Instead of offering a comforting word to the thousands of persons, including old age pensioners, who stand to lose thousands of dollars in life investments, he instead focused on the judicial managers who he informed had been paid “dizzying millions”.

In typical Caribbean authoritarian style, he boasted of having a list of all those who invested in CLICO’s Executive Flexible Premium Annuities, which according to his legal advice “was not a traditional insurance product”.

While denying the public’s lack of confidence in the Government’s self-appointed oversight committee as a reflection of Government itself, he conveniently sought to demonize investors whose trust in the existing regulatory institutions had indeed informed their investment decisions in the first place.

When taken in the context of a recent CADRES poll, which showed his leadership ratings slipping to new lows, and his party’s popularity ratings as slipping by 11 per cent since the last general election, Prime Minister Stuart’s recent comments offer a moment for deeper analysis.

Stuart’s main challenge is his inability to convey genuine human empathy and identification with his public. He uses language to score points rather than to convey feeling. Hence his favourite weapon is silence since it is the most effective tool for simultaneously achieving these twin goals. He is a lawyer always and a human less frequently.

A classic example of Stuart’s lawyering was seen where the Member for St George North accused the Government of avoiding a debate on the Estimates, by allowing the Opposition to speak without responses.

Stuart denied the claim and noted that the appropriate time for an economic policy debate was when the Government presented its Financial and Economic Policy resolution to Parliament, in keeping with former Prime Minister Owen Arthur’s practice of separating the Estimates debate from the Economic Policy debate.

What might have been forgotten was that on the last occasion in December 2014, no debate was held, since the Minister of Finance presented a Ministerial Statement, rather than a resolution to Parliament. Silence wins again.

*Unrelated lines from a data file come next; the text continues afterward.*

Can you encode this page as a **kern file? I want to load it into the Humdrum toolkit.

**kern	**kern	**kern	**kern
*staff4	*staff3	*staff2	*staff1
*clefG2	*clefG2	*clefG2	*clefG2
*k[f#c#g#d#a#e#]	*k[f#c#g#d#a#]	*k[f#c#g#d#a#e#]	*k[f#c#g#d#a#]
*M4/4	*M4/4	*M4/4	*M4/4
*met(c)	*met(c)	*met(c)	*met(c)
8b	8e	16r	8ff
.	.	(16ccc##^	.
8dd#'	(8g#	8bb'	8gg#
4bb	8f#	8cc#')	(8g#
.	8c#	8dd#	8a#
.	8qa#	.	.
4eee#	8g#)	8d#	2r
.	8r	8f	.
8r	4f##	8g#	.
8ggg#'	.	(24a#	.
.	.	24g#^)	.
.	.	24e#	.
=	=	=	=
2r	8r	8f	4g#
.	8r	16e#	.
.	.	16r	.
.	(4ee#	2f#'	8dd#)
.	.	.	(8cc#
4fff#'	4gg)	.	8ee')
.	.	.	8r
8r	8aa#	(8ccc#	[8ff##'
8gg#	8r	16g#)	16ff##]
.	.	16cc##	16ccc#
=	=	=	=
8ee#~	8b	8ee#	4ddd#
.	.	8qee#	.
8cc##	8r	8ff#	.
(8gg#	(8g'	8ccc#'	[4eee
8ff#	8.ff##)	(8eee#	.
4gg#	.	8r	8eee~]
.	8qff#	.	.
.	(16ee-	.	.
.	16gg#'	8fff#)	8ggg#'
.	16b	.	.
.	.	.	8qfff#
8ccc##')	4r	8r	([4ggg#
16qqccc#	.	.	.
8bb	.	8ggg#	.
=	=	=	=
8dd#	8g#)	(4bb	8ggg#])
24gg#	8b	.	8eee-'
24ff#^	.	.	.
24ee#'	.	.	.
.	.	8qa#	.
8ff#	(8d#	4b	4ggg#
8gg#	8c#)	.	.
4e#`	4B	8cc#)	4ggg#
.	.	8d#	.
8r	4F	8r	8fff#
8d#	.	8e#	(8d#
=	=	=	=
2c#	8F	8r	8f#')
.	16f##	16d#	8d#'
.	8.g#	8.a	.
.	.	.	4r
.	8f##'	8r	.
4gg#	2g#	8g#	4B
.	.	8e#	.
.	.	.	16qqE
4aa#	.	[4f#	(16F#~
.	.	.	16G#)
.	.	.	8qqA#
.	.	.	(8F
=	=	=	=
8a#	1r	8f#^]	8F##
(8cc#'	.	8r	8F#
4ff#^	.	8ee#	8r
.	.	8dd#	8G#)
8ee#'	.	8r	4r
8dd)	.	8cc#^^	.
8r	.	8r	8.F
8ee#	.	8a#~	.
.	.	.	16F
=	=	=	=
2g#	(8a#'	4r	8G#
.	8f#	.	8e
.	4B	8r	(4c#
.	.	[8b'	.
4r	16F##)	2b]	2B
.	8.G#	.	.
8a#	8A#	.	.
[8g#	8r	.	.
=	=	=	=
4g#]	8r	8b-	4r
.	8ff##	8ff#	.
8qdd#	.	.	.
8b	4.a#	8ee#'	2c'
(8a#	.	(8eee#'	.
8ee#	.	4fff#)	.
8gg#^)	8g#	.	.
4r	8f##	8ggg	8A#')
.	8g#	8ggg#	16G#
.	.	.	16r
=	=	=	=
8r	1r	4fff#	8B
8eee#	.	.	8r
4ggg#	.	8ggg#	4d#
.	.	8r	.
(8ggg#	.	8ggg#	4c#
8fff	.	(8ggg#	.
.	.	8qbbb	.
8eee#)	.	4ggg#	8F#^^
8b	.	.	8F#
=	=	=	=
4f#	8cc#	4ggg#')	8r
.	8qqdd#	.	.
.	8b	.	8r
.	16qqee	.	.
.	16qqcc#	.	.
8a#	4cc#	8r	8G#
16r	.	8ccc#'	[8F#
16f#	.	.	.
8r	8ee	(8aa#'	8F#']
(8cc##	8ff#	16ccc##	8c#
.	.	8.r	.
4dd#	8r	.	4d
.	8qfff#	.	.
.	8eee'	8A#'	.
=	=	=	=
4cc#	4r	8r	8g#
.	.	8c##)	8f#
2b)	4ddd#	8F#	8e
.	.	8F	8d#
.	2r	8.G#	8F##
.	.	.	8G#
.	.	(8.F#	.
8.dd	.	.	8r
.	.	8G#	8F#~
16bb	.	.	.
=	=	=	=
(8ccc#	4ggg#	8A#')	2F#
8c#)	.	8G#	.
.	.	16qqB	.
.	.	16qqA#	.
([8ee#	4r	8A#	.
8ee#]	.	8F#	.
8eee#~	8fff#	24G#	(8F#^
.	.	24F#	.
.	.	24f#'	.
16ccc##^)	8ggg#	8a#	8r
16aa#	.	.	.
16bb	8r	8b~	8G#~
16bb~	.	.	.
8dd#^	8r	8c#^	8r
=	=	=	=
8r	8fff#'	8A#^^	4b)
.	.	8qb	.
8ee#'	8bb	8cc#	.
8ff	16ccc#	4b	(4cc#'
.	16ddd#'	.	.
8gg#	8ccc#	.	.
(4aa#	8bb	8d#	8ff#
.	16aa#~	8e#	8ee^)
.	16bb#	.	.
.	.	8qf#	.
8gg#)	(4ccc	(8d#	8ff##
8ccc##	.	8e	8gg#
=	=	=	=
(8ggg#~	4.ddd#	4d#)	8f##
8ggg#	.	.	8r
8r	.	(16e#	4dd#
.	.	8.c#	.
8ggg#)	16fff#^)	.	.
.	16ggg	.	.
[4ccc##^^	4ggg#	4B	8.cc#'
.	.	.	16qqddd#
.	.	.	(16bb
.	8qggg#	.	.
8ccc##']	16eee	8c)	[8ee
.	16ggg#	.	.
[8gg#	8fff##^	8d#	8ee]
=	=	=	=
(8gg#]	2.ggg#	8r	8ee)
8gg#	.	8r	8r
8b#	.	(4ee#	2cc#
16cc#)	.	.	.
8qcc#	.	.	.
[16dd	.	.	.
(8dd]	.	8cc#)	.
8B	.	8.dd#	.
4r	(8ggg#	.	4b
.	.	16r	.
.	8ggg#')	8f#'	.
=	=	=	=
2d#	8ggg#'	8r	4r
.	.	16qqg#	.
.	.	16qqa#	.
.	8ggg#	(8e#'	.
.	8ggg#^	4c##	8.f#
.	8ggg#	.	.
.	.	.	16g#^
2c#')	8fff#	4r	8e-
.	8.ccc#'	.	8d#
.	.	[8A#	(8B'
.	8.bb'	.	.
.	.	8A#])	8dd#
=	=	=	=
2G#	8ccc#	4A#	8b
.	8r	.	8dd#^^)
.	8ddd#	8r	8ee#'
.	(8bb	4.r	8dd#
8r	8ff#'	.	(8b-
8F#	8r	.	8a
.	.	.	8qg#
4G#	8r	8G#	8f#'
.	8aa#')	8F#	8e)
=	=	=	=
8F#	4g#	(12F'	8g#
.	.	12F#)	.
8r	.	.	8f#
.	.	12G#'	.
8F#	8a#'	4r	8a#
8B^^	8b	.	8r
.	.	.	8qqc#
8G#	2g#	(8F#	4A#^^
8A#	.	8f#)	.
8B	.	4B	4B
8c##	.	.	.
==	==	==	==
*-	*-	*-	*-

In a context of a failing economic environment, there is a lot to suggest that the Prime Minister is merely enjoying “power for its one sake”. Unless there is a miraculous shift in the economic fortunes of Barbados which can provide the Prime Minister with real material responses to the challenges which his country faces, then Barbados can expect the Prime Minister’s style to continue to oscillate between “silent speech” and cold sophistry.